As we mature from grade schoolers to adults, we fine tune our manners, our personal relationships, as we learn how to socially interact with friends, members of the opposite sex. For most of us, we reach a reasonable balance of conformity with expectations, mixed in with our own sense of humor and uniqueness. Brain damage can mess up that balance. While the uniqueness of our personality may still be very much in evidence, the ability to conform is severely effected. The finely tuned sense of humor that makes us fun to be with, is all out of whack.
The term Brain Injury disinhibition is used to discuss blurting things out, without the filter of what is appropriate. As we mature, we learn an elaborate set of rules as to what we shouldn’t say and if we say something close to the line as a joke, how to make everyone laugh at the humor. Some of us are funnier than others. But when a brain injury person is disinhibited, the filters get messed up. Rarely are they completely gone like portrayed in a film, but they are certainly disrupted.

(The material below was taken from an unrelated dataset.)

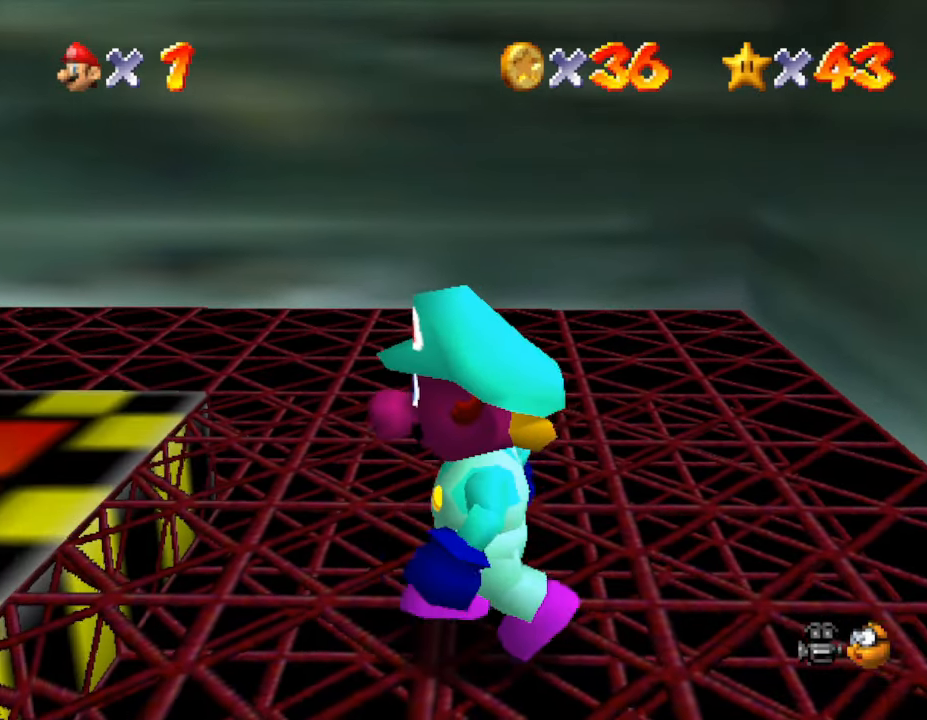
{"buttons": [], "left_stick": "left", "events": [[217, "left_stick", "left"]]}
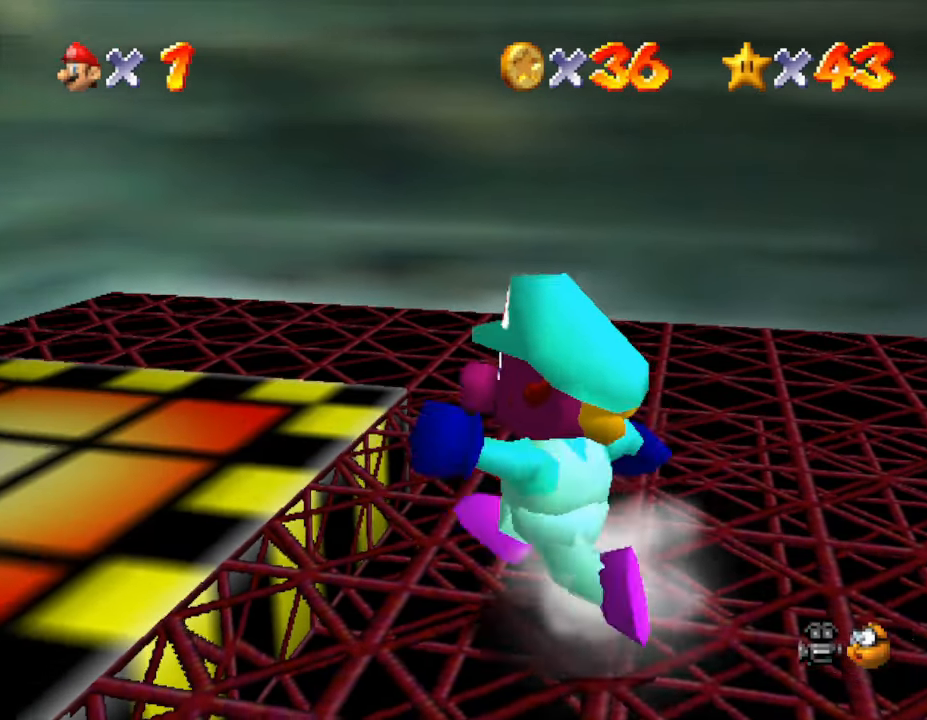
{"buttons": [], "left_stick": "up-left", "events": [[67, "left_stick", "up-left"]]}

Nothing is more important to a teenager than being “cool.” While the need to be “cool” is often criticized as a flaw in those that age, the need to learn to conform in some ways is important to adjusting to living in society. We all become cool in our own way, as we find our own niche, ways to package our uniqueness with the overall structure of what is expected of us from peers and family.
But when brain injury damages the frontal lobes, much of the subtle balance of those hard life lessons of our teen years, gets messed up. We not only have brain injury disinhibition, we don’t seem to be able to not try too hard in conversation and we lose our empathy for those around us. The effort to handle all the demands on the compromised attentional capacity when everything is out of sync, makes the survivor seem totally self centered.
All of this is very damaging to personal relationships, and often winds up with the survivor retreating or lashing out.